Explore the material ->
[1] Answer the following from the Old Dominion cash flow text below:
(a) What amount of cash and cash equivalents did the Company hold at December 31, 2020?
(b) How much of the expected 2021 capital expenditures is planned for tractors and trailers?
(c) What portion of the capital returned to shareholders in 2020 consisted of share repurchases?
[2] Write the next part of the Old Dominion cash flow text below, starting after its final sentence.

Text segment ->
※ ※ ※

Cash Flow and Use of Capital

Old Dominion’s net cash provided by operating activities was $246.6 million for the fourth quarter of 2020 and $933.0 million for the year. The Company had $401.4 million in cash and cash equivalents at December 31, 2020.

Capital expenditures were $58.6 million for the fourth quarter of 2020 and $225.1 million for the year. The Company expects its aggregate capital expenditures for 2021 to total approximately $605 million, including planned expenditures of $275 million for real estate and service center expansion projects; $290 million for tractors and trailers; and $40 million for information technology and other assets.

Old Dominion returned $74.8 million of capital to its shareholders in the fourth quarter of 2020 and $435.1 million for the year. The 2020 total consisted of $364.1 million of share repurchases and $71.0 million of cash dividends.

※ ※ ※

Extracted data ->
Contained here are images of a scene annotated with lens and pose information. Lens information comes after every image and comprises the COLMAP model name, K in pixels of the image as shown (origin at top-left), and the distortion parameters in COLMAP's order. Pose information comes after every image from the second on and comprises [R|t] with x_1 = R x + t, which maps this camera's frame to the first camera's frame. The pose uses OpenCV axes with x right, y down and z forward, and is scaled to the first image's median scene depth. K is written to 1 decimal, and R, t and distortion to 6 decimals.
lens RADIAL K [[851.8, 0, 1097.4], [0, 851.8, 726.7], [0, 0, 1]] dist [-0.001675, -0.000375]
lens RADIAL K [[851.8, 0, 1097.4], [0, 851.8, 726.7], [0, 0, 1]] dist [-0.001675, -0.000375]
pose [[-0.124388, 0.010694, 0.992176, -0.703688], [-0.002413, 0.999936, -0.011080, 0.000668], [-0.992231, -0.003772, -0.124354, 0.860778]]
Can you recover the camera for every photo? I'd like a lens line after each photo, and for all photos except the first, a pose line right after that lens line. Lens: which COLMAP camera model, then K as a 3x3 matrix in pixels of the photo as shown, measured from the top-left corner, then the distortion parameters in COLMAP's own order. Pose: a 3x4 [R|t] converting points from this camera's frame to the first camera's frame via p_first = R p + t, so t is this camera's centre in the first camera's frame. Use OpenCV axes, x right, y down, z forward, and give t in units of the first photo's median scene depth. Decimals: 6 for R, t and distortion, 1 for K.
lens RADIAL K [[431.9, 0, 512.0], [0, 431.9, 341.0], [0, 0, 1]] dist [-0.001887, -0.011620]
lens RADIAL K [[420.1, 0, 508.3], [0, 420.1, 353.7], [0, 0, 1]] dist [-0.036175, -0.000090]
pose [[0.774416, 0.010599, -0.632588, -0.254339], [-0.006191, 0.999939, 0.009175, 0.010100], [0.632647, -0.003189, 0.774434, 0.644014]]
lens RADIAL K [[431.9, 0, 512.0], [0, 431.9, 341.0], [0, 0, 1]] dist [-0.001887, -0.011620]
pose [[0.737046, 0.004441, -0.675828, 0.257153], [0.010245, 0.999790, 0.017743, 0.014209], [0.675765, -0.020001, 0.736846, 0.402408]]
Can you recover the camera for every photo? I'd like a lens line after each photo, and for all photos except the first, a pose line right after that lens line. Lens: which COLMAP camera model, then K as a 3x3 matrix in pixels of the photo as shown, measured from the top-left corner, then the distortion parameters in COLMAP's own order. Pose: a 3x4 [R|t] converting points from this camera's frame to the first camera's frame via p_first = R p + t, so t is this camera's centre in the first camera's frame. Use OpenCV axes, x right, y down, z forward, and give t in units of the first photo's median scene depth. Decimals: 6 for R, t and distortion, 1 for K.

※ ※ ※

Expected outputs ->
[1]
(a) $401.4 million
(b) $290 million
(c) $364.1 million

[2]
Increase to Quarterly Cash Dividend

The Company’s Board of Directors has declared a first-quarter dividend of $0.20 per share, payable on March 17, 2021, to shareholders of record at the close of business on March 3, 2021.  After giving effect to the Company’s March 2020 three-for-two stock split, this dividend payment represents a 33.3% increase to the quarterly cash dividend paid in the first quarter of 2020.

Summary

Mr. Gantt concluded, “Old Dominion produced strong financial results for the fourth quarter as the operating environment continued to improve.  Despite the challenges associated with the COVID-19 pandemic and slight decrease in our annual revenue, our annual results include a Company-record operating ratio of 77.4% that contributed to the double-digit growth in earnings per diluted share.  We believe these financial results reflect the consistent execution of our long-term strategic plan that includes our unwavering commitment to deliver superior service at a fair price.  In addition, we will continue to invest in our service center network, our technology and, most importantly, our OD Family of employees to further enhance our value proposition and support opportunities for additional growth.  We are encouraged by the improving demand environment and believe continued execution of our strategic plan will produce profitable growth and increased shareholder value in 2021.”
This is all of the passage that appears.